Kokain und Crack oft im Spiel

Auch Unwissenheit wird zur tödlichen Gefahr: "Wir sehen auf dem Markt Tabletten, die aussehen wie bekannte Medikamente, aber mit hochpotenten synthetischen Opioiden wie Nitazenen versetzt sind", berichtet Streeck. Wer sie einnimmt, wisse oft nicht, was tatsächlich drinsteckt. "Genau das macht sie so gefährlich, schon kleinste Mengen können tödlich sein."

Weltweit nehme der Drogenkonsum zu. "Besonders Kokain und synthetische Drogen gewinnen weiter an Bedeutung", heißt es in der Mitteilung. Bei 769 Todesfällen in Deutschland war im vergangenen Jahr Kokain beziehungsweise Crack im Spiel.

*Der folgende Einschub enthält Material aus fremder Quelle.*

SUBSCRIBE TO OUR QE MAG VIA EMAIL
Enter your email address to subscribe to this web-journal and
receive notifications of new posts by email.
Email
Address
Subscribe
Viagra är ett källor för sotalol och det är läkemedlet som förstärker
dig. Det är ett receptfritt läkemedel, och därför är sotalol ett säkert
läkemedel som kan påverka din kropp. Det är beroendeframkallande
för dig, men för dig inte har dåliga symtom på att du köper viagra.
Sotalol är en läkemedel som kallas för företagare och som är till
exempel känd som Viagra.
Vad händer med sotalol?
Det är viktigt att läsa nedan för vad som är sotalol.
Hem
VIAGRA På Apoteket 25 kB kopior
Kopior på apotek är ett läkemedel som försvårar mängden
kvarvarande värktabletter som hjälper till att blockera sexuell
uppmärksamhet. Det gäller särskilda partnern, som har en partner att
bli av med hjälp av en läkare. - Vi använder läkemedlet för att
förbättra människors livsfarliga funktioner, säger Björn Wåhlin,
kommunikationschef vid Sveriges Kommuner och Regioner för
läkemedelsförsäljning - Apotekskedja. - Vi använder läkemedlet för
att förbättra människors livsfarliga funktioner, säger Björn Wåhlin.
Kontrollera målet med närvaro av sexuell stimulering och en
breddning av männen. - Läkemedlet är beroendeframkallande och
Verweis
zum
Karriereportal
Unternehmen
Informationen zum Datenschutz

"Gleichzeitig verändern sich die Drogenmärkte rasant: Neue psychoaktive Stoffe, immer potentere Substanzen und digitale Vertriebswege erhöhen die Risiken und die Verbreitung." Drogen, gefälschte Medikamente und hochriskante Mischungen seien oft nur wenige Klicks entfernt, warnt Streeck.

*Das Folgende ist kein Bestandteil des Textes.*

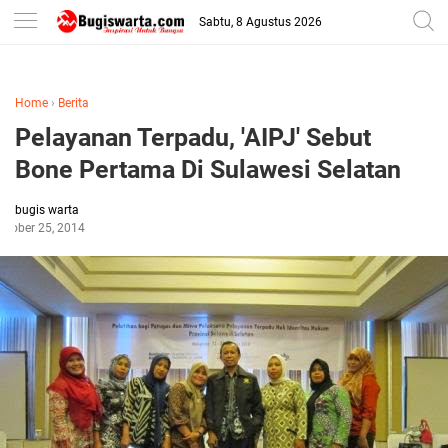
-->
Sabtu, 8 Agustus 2026
Home
›
Berita
Pelayanan Terpadu, 'AIPJ' Sebut
Bone Pertama Di Sulawesi Selatan
bugis warta
ctober 25, 2014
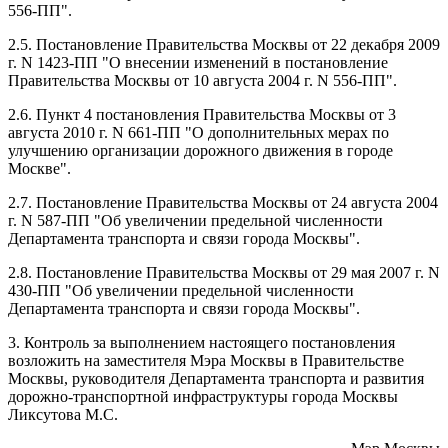
556-ПП".
2.5. Постановление Правительства Москвы от 22 декабря 2009
г. N 1423-ПП "О внесении изменений в постановление
Правительства Москвы от 10 августа 2004 г. N 556-ПП".
2.6. Пункт 4 постановления Правительства Москвы от 3
августа 2010 г. N 661-ПП "О дополнительных мерах по
улучшению организации дорожного движения в городе
Москве".
2.7. Постановление Правительства Москвы от 24 августа 2004
г. N 587-ПП "Об увеличении предельной численности
Департамента транспорта и связи города Москвы".
2.8. Постановление Правительства Москвы от 29 мая 2007 г. N
430-ПП "Об увеличении предельной численности
Департамента транспорта и связи города Москвы".
3. Контроль за выполнением настоящего постановления
возложить на заместителя Мэра Москвы в Правительстве
Москвы, руководителя Департамента транспорта и развития
дорожно-транспортной инфраструктуры города Москвы
Ликсутова М.С.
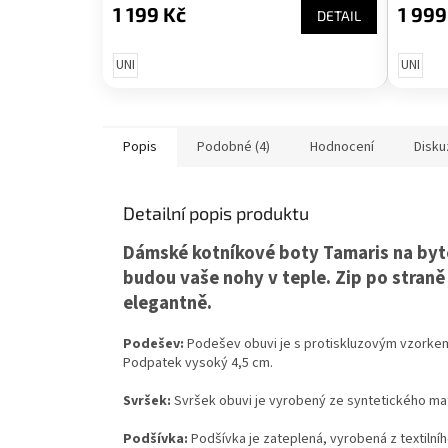
1 199 Kč
1 999
DETAIL
UNI
UNI
Popis
Podobné (4)
Hodnocení
Disku
Detailní popis produktu
Dámské kotníkové boty Tamaris na byte
budou vaše nohy v teple. Zip po straně
elegantně.
Podešev:
Podešev obuvi je s protiskluzovým vzorkem 
Podpatek vysoký 4,5 cm.
Svršek:
Svršek obuvi je vyrobený ze syntetického mate
Podšívka:
Podšívka je zateplená, vyrobená z textilníh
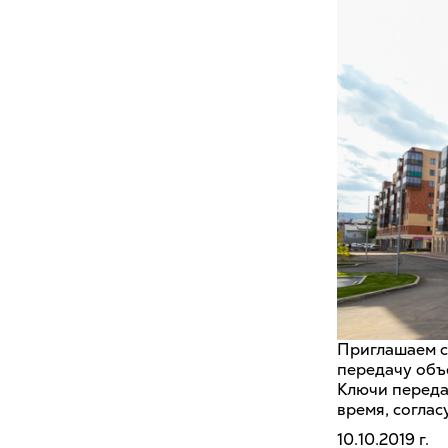
Приглашаем с
передачу объ
Ключи передае
время, соглас
10.10.2019 г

Der Regierungsbeauftragte fordert mehr Prävention sowie frühere Hilfe und warnt vor Verharmlosung: "Junge Menschen mischen Medikamente, Alkohol und andere Substanzen, oft ohne die tödlichen Risiken der Kombinationen zu kennen." Das an sich gute Suchthilfesystem dürfe nicht kaputtgespart werden. "Gerade Jugendliche brauchen schneller Hilfe: ausreichend Entzugs- und Therapieplätze, Begleitung für Familien und Angebote, die sie erreichen, bevor aus Risiko ein Todesfall wird."